WORK TASK 1: Copy the stretch from "The Circumferential Highway" through "of the project." in the Circumferential Highway article word for word.
WORK TASK 2:
Answer these from the Circumferential Highway article:
(a) What length does it give for the highway?
(b) Where is the east end?
(c) In what month and year did the New Hampshire Department of Transportation announce plans to cancel the remaining portion of the project?
== GIVEN TEXT
- Map of Hillsborough County in southern New Hampshire with Circumferential Highway highlighted in red

Route information
- Length: 1.3 mi (2.1 km)

Major junctions
- West end: US 3 / Everett Turnpike in Nashua
- East end: NH 3A in Hudson

Location
- Country: United States
- State: New Hampshire
- Counties: Hillsborough

Highway system
- New Hampshire Highway System; Interstate; US; State; Turnpikes;

= Circumferential Highway (Nashua) =

Road in New Hampshire, US

The Circumferential Highway is the common name for a freeway bypass around the city of Nashua in southern New Hampshire, most of which has not yet been built. The purpose of the highway was to provide easier access to the F.E. Everett Turnpike and U.S. Route 3 in Nashua.

Most of the highway was planned to be built in Hudson, with small sections also built through the towns of Litchfield and Merrimack, as well as the city of Nashua. In March 2026, the New Hampshire Department of Transportation announced plans to cancel the remaining portion of the project.
====
== INFORMATION SHOWN
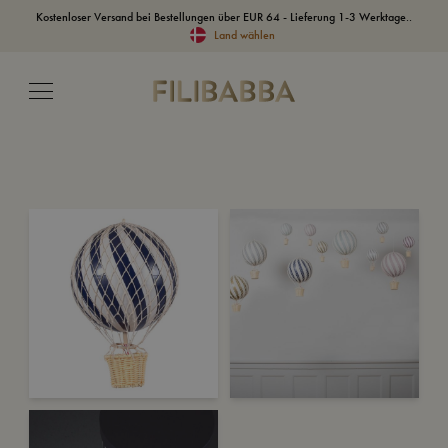
Kostenloser Versand bei Bestellungen über EUR 64 - Lieferung 1-3 Werktage..
Land wählen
====
WORKED SOLUTION 1:
The Circumferential Highway is the common name for a freeway bypass around the city of Nashua in southern New Hampshire, most of which has not yet been built. The purpose of the highway was to provide easier access to the F.E. Everett Turnpike and U.S. Route 3 in Nashua.

Most of the highway was planned to be built in Hudson, with small sections also built through the towns of Litchfield and Merrimack, as well as the city of Nashua. In March 2026, the New Hampshire Department of Transportation announced plans to cancel the remaining portion of the project.

WORKED SOLUTION 2:
(a) 1.3 mi (2.1 km)
(b) NH 3A in Hudson
(c) March 2026